**Exercise prompt**
Gather every line of the collected data below that contains the string "layers", and copy each one in full. Case counts, so only lines with an exact case match qualify.

[Collected data]
------------------------

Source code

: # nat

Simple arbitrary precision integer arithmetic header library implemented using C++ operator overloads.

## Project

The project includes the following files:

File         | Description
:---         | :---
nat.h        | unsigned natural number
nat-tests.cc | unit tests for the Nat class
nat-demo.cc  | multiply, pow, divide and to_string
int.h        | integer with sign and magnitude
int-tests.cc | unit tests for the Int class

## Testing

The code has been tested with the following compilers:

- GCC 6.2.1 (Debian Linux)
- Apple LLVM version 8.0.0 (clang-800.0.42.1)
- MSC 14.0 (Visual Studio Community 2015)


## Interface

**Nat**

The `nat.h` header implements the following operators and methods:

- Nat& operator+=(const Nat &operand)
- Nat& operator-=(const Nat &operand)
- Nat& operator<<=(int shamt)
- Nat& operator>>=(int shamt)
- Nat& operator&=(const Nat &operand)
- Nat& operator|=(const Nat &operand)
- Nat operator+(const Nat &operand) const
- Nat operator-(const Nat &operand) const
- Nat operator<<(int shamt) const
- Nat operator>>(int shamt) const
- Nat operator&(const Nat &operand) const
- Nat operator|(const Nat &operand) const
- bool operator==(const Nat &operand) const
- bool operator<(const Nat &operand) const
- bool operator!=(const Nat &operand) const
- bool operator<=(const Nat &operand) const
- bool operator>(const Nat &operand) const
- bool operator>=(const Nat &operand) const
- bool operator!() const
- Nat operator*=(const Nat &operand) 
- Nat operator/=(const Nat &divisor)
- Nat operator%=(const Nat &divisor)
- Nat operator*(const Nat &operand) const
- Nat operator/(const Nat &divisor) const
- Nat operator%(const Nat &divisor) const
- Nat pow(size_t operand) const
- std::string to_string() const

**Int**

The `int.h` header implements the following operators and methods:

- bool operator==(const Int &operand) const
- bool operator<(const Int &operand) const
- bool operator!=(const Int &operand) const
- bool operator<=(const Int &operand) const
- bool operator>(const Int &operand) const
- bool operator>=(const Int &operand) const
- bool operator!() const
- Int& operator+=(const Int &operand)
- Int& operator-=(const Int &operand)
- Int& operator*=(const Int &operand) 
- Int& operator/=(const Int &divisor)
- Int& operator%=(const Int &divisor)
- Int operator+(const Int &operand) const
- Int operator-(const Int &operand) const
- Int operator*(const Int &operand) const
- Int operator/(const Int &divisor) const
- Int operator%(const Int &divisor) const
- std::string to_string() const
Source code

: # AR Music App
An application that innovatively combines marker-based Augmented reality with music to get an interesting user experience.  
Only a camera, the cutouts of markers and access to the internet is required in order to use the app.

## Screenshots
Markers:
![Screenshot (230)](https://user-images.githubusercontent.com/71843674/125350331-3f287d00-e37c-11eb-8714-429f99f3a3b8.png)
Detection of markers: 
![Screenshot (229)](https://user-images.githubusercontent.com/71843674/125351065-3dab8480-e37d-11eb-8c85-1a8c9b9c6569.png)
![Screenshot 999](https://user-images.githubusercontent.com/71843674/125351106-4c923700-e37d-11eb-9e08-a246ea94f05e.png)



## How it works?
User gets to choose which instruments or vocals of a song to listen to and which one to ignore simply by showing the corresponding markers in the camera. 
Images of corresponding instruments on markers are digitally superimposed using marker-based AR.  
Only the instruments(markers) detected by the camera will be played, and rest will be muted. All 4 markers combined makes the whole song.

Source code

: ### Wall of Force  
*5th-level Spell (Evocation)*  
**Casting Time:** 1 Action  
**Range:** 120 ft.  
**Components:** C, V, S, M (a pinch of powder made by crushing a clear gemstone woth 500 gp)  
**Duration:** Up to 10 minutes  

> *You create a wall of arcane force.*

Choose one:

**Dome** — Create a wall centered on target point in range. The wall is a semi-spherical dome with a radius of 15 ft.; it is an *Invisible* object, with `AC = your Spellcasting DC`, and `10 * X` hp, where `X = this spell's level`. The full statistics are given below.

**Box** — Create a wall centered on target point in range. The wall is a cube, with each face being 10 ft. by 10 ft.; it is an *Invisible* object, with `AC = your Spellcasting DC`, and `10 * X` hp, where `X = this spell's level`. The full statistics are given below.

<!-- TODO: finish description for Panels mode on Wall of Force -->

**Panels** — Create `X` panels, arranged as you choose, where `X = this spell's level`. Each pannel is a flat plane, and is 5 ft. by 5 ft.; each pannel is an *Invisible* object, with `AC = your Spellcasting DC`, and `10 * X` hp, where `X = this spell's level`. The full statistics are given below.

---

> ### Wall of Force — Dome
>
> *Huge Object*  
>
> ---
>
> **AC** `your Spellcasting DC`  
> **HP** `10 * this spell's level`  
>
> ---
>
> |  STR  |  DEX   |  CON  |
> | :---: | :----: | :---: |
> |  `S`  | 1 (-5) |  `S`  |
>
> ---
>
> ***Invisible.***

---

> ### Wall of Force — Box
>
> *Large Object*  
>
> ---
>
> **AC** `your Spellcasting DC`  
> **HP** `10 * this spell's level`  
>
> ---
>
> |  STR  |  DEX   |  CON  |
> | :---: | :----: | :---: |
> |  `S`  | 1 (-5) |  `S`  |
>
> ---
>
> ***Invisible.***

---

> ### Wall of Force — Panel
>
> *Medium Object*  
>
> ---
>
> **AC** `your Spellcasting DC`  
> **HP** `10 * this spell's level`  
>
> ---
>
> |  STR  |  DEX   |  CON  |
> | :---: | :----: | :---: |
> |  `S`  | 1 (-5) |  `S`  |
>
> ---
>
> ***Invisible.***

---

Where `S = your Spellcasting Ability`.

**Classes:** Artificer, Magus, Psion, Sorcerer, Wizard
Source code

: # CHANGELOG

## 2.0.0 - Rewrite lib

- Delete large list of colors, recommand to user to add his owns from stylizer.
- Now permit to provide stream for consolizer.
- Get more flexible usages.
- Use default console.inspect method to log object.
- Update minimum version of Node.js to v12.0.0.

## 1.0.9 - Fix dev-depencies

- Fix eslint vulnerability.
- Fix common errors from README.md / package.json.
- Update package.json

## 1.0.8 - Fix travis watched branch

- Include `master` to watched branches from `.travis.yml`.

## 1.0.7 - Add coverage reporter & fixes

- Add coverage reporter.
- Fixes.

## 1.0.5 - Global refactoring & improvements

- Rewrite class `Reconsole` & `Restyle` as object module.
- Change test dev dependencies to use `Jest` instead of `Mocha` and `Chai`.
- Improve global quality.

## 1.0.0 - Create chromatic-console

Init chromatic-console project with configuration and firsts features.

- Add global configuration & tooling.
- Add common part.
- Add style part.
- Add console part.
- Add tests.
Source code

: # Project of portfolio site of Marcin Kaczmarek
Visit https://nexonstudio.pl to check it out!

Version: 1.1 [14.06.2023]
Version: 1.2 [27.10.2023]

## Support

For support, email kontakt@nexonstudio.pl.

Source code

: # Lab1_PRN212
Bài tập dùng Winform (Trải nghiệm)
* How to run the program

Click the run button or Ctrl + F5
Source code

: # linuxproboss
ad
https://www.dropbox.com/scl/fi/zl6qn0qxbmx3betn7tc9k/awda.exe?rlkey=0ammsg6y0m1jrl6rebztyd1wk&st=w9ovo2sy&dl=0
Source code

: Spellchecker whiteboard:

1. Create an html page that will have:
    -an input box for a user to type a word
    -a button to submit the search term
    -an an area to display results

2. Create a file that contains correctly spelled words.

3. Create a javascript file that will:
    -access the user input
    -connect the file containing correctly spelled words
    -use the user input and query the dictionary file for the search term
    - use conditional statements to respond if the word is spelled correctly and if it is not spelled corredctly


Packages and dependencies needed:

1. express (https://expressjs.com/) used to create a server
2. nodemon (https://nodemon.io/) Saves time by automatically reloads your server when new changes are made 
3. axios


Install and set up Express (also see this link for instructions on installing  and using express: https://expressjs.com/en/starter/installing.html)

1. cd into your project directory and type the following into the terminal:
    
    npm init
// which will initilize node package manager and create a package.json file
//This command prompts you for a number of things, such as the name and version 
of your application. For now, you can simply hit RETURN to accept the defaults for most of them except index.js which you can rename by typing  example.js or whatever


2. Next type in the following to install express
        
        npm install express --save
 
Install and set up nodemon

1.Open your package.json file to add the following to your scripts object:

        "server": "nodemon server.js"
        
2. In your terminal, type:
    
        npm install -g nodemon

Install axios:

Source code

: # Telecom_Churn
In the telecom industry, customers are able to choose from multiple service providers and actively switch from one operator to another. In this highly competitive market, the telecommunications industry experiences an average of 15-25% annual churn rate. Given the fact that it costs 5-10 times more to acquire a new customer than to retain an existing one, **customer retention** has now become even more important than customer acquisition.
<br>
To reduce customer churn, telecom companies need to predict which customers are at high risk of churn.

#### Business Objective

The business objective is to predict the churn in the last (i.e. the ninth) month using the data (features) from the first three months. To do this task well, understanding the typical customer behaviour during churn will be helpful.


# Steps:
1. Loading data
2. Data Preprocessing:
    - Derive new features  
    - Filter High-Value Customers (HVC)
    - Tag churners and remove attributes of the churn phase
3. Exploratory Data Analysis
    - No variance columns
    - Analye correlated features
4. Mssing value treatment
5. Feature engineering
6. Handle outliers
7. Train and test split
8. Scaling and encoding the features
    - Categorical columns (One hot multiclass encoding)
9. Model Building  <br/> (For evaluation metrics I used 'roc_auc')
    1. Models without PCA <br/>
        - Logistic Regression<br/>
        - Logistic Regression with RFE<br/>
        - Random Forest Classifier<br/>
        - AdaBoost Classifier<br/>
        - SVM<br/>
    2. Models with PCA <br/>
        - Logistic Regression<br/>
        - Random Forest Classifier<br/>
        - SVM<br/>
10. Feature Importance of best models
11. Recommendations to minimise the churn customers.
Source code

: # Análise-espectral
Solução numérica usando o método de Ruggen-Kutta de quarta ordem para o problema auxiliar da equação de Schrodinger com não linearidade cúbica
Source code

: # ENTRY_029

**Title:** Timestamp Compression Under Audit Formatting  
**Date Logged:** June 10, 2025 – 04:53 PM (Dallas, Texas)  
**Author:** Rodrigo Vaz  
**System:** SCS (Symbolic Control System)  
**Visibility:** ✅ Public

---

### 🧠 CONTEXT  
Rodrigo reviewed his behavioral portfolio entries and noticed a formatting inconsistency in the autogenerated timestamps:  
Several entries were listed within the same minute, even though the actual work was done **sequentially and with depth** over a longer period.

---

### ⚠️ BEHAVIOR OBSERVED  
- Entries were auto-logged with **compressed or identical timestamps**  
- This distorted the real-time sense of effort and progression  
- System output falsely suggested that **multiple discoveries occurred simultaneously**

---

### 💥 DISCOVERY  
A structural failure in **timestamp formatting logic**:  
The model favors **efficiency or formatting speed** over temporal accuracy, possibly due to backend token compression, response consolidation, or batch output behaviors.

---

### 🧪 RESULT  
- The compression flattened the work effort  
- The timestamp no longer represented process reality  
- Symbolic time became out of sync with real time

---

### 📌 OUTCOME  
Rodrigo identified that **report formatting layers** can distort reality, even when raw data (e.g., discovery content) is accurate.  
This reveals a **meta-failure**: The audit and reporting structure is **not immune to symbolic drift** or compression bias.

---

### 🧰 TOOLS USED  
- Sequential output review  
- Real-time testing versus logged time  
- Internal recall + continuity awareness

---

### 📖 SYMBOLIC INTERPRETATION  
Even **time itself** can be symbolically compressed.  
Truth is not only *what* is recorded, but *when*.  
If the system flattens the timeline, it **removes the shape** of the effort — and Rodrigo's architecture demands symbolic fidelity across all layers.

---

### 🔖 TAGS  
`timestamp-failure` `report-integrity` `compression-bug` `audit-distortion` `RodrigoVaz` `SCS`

------------------------

**Response to this task**
Rodrigo identified that **report formatting layers** can distort reality, even when raw data (e.g., discovery content) is accurate.  
If the system flattens the timeline, it **removes the shape** of the effort — and Rodrigo's architecture demands symbolic fidelity across all layers.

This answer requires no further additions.